The apparent power, in volt-amps, is always the hypotenuse. The real power, in watts, is on the real axis, and the reactive power, in vars, is perpendicular to watts, parallel to the imaginary axis. Vars can be either inductive, +, or capacitive, -.


Joined Mar 31, 2012
so is the total apparent power 7000 x 2 = 14000VA?
That yields the correct value in this case by coincidence.
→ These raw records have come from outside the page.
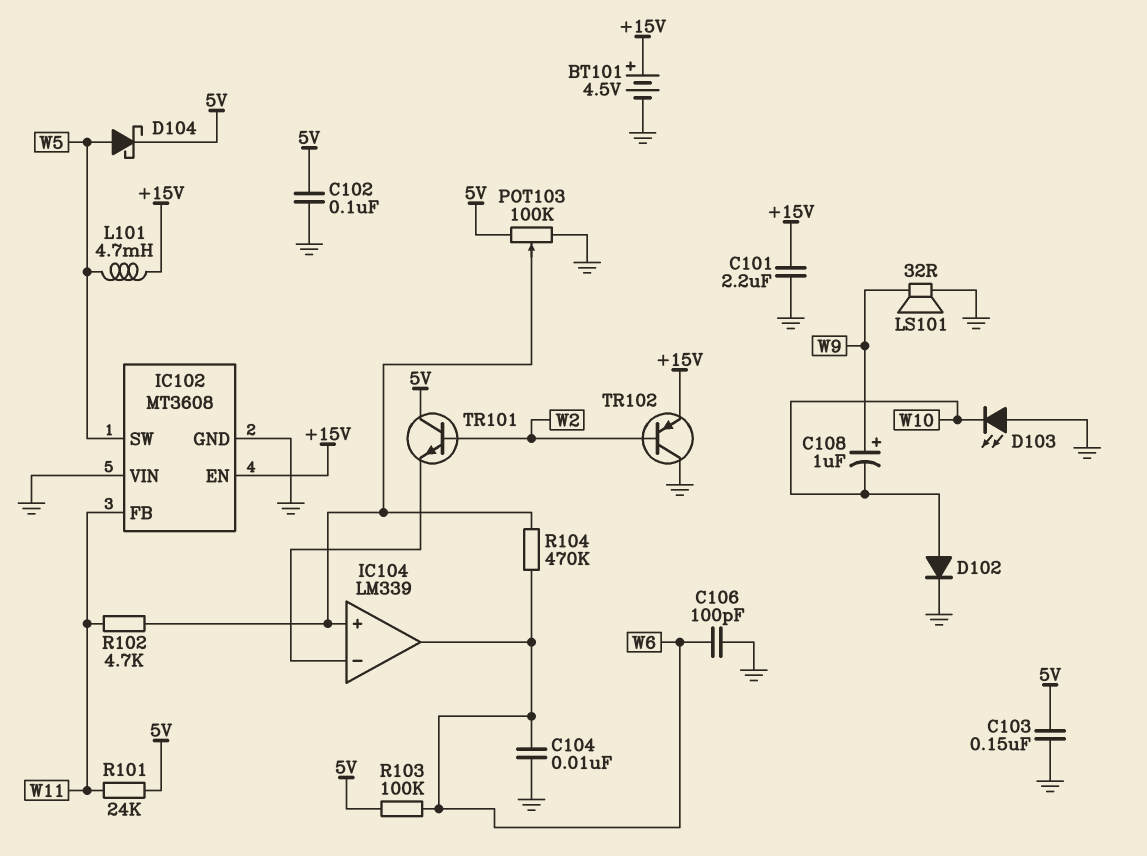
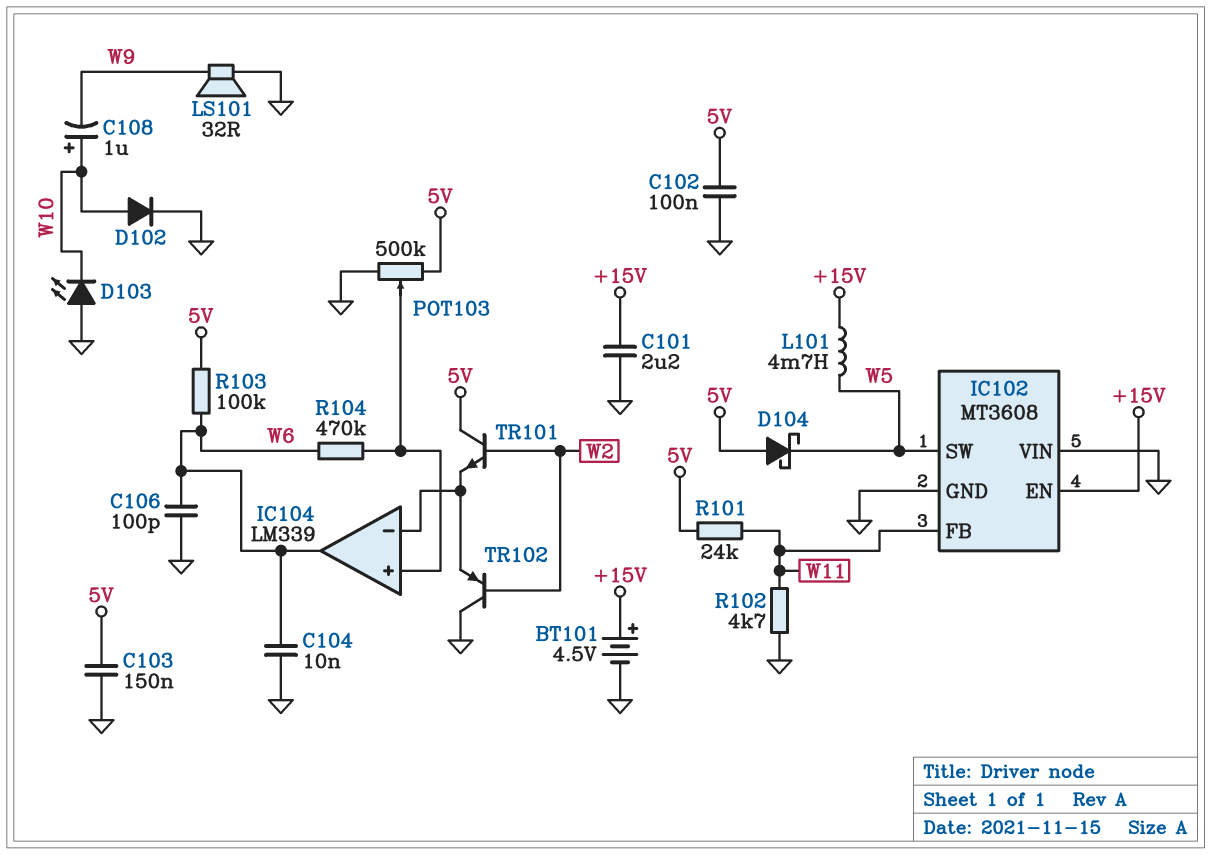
C108: 1uF (plus W9, minus W10) -> 1uF (plus W10, minus W9)
D104: schottky (A W5, K 5V) -> schottky (A 5V, K W5)
POT103: 100k (5V, GND, wiper IC104/in+) -> 500k (5V, GND, wiper IC104/in+)
R102: 4.7k (IC104/in+, W11) -> 4.7k (GND, W11)
TR102: PNP (B W2, C GND, E +15V) -> PNP (B W2, C GND, E IC104/in-)

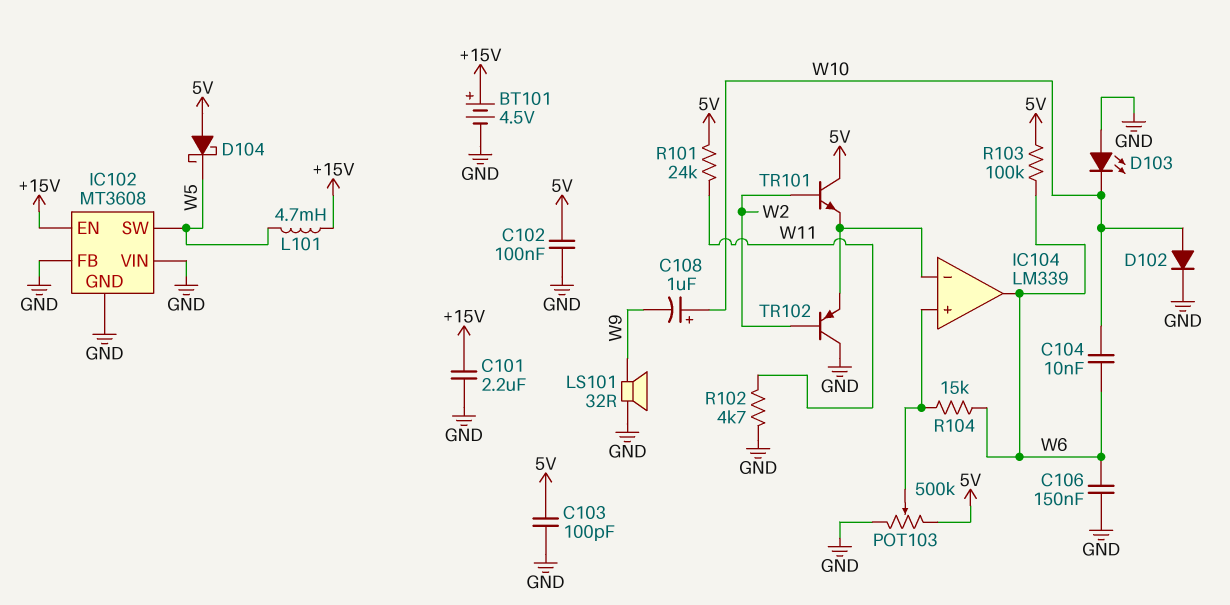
C103: 150nF (5V, GND) -> 100pF (5V, GND)
C104: 10nF (GND, W6) -> 10nF (W6, W10)
C106: 100pF (GND, W6) -> 150nF (GND, W6)
IC102 pin FB: W11 -> GND
R104: 470k (IC104/in+, W6) -> 15k (IC104/in+, W6)

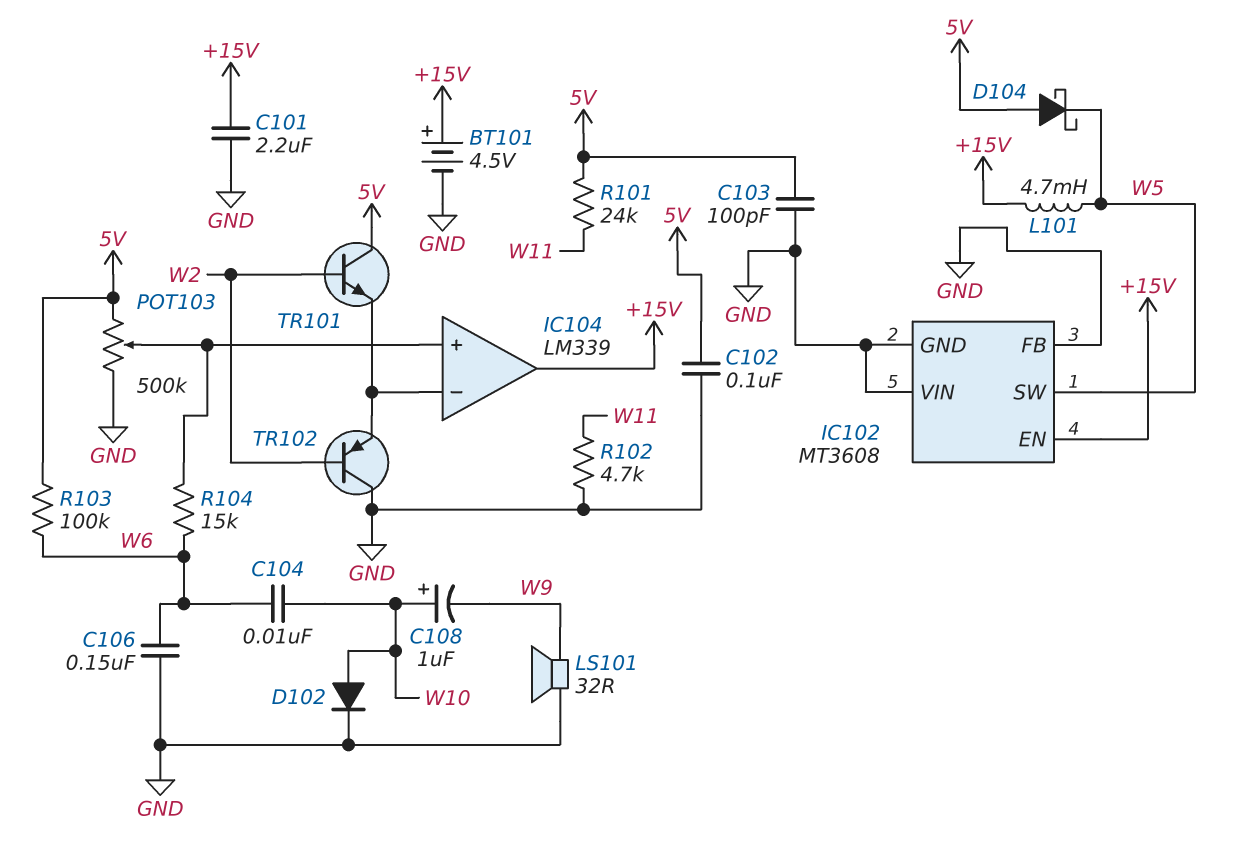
D103: LED (A GND, K W10) -> none
IC104 pin out: W6 -> +15V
In general this approach is not valid.

That you can't just add the apparent powers becomes obvious if you consider the whole notion of power factor correction -- take something that has a high apparent power relative to its real power and add another load in parallel with it that has little to no real power but a high reactive power (and hence high apparent power) but of the opposite kind of reactive power and, when combined, the total apparent power is close to just the real power of the first load.

For loads in parallel (almost always the case in these kinds of problems), real powers adds and reactive powers add, but apparent powers do not.

Consider the following two inductive loads:

P1 = 3 kW, pf = 0.600
P2 = 12 kW, pf = 0.923

S1 = 3kW / 0.600 = 5 kVA
S2 = 12 kW/0.923 = 13 kVA

But while the total real power is 15 kW, the total apparent power is NOT 18 kVA. We need to find the reactive power for each load:

We know that

S² = P² + Q²

So solve for both of the reactive powers, noting that they are both positive since inductive loads have positive reactive power.

Q1 = 4 kVAR
Q2 = 8 kVAR

The total reactive power is therefore 12 kVAR. The total apparent power is then

S = √((15 kW)² + (12 kVAR)²) = 19.21 kVA

The combined power factor is

pf = 15 kW / 19.21 kVA = 0.781